Thursday, 15 October 2009

You pull mine and I'll pull yours and other small matters

Why do professionals pull each others shirts? John Terry, captain of England, pulls the shirt of an opponent instead of trying to get to the ball himself. If the captain of the national team does it then it is open to all. All the footballers and all the kids at school.

The problem is that each player knows he will be cheated by opponents pulling his shirt, illegally preventing him from showing what he can do. So players pull opponents off balance in premature retaliation! And the poor referee has the unpopular option of penalising every incident, slowing the game down by adding maybe 10 free-kicks to a match, and those are just the incidents that he can see. I myself saw at least 5 shirt-pulls and I was far away watching on television in Spain. There is little option for the players the way things are. Do as you would be done by does not work in professional sport.

Why don't the kids do something? They don't get paid for playing for the school do they? So what have they got to lose? Why don't the school teams cut out the shirt pulling? And why not the diving as well? They should set an example.
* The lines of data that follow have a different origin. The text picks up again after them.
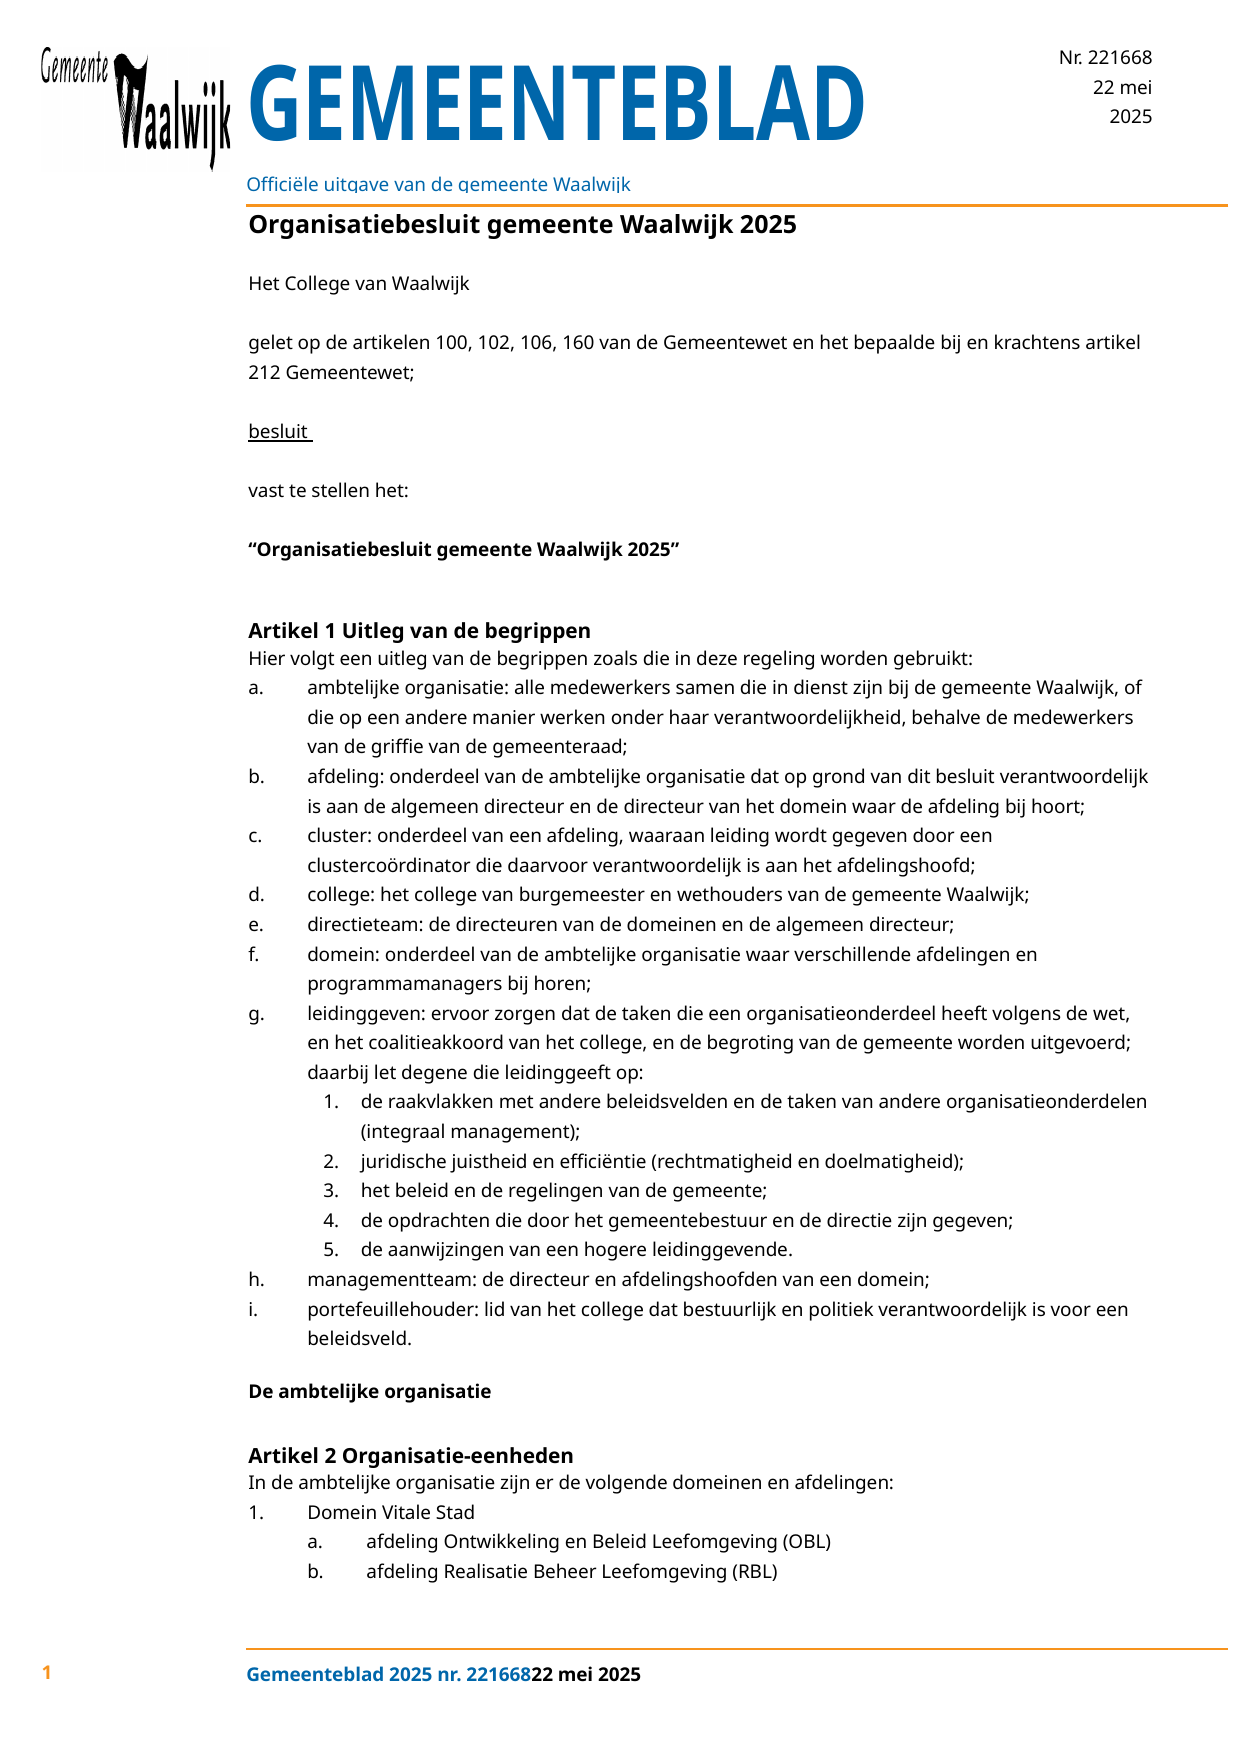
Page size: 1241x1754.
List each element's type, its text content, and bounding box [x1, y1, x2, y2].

list cluster: onderdeel van een afdeling, waaraan leiding wordt gegeven door een clustercoördinator die daarvoor verantwoordelijk is aan het afdelingshoofd; [248, 822, 1152, 878]
text vast te stellen het: [248, 477, 1152, 503]
list afdeling Realisatie Beheer Leefomgeving (RBL) [307, 1558, 1152, 1584]
list directieteam: de directeuren van de domeinen en de algemeen directeur; [248, 911, 1152, 937]
list managementteam: de directeur en afdelingshoofden van een domein; [248, 1266, 1152, 1292]
text Organisatiebesluit gemeente Waalwijk 2025 [248, 207, 1152, 241]
text De ambtelijke organisatie [248, 1376, 1152, 1404]
list de raakvlakken met andere beleidsvelden en de taken van andere organisatieonderdelen (integraal management); [323, 1089, 1152, 1144]
list ambtelijke organisatie: alle medewerkers samen die in dienst zijn bij de gemeente Waalwijk, of die op een andere manier werken onder haar verantwoordelijkheid, behalve de medewerkers van de griffie van de gemeenteraad; [248, 674, 1152, 759]
text Artikel 1 Uitleg van de begrippen [248, 617, 1152, 645]
list portefeuillehouder: lid van het college dat bestuurlijk en politiek verantwoordelijk is voor een beleidsveld. [248, 1296, 1152, 1351]
text besluit [248, 418, 1152, 444]
text “Organisatiebesluit gemeente Waalwijk 2025” [248, 537, 1152, 562]
text gelet op de artikelen 100, 102, 106, 160 van de Gemeentewet en het bepaalde bij en krachtens artikel 212 Gemeentewet; [248, 329, 1152, 385]
list leidinggeven: ervoor zorgen dat de taken die een organisatieonderdeel heeft volgens de wet, en het coalitieakkoord van het college, en de begroting van de gemeente worden uitgevoerd; daarbij let degene die leidinggeeft op: [248, 1000, 1152, 1085]
list Domein Vitale Stad [248, 1499, 1152, 1525]
text Artikel 2 Organisatie-eenheden [248, 1441, 1152, 1469]
list het beleid en de regelingen van de gemeente; [323, 1177, 1152, 1203]
text Hier volgt een uitleg van de begrippen zoals die in deze regeling worden gebruikt: [248, 645, 1152, 671]
picture [41, 47, 231, 172]
list de opdrachten die door het gemeentebestuur en de directie zijn gegeven; [323, 1207, 1152, 1233]
text In de ambtelijke organisatie zijn er de volgende domeinen en afdelingen: [248, 1469, 1152, 1495]
list juridische juistheid en efficiëntie (rechtmatigheid en doelmatigheid); [323, 1148, 1152, 1174]
text Het College van Waalwijk [248, 270, 1152, 296]
list domein: onderdeel van de ambtelijke organisatie waar verschillende afdelingen en programmamanagers bij horen; [248, 941, 1152, 996]
list afdeling: onderdeel van de ambtelijke organisatie dat op grond van dit besluit verantwoordelijk is aan de algemeen directeur en de directeur van het domein waar de afdeling bij hoort; [248, 763, 1152, 819]
list afdeling Ontwikkeling en Beleid Leefomgeving (OBL) [307, 1529, 1152, 1554]
list college: het college van burgemeester en wethouders van de gemeente Waalwijk; [248, 882, 1152, 907]
list de aanwijzingen van een hogere leidinggevende. [323, 1237, 1152, 1262]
The kids don't have much respect for adults these days so why don't they provide a model.

Watching the England v Belarus on television last night from Wembley, I put the shirt pulling aside and watched how the small players, Lennon and Wright-Phillips, were able to scuttle around the bigger guys. When they were knocked down they were up again in the same movement. Crouch, at 6' 7'', who scored two goals, always looks like he is defying natural forces to get at the ball. Even at heading where he starts closer to the ball, he is not a force. By the way, did you notice how high Wright-Phillips can jump? He was up there with the Belarus goalkeeper at one point, head to head, for a cross from the right. The referee was so surprised he blew for a foul for impeding the goalkeeper.

Suppose Fabio Capello, the England manager, chose a team of the smallest players available to him. Would England have a better chance of winning the World Cup with such a squad? And do you know who would probably get in that squad? David Beckham!

Just give him a few months to adapt. I think he is already on to something in trying to look like a small garden gnome with the help of that beard.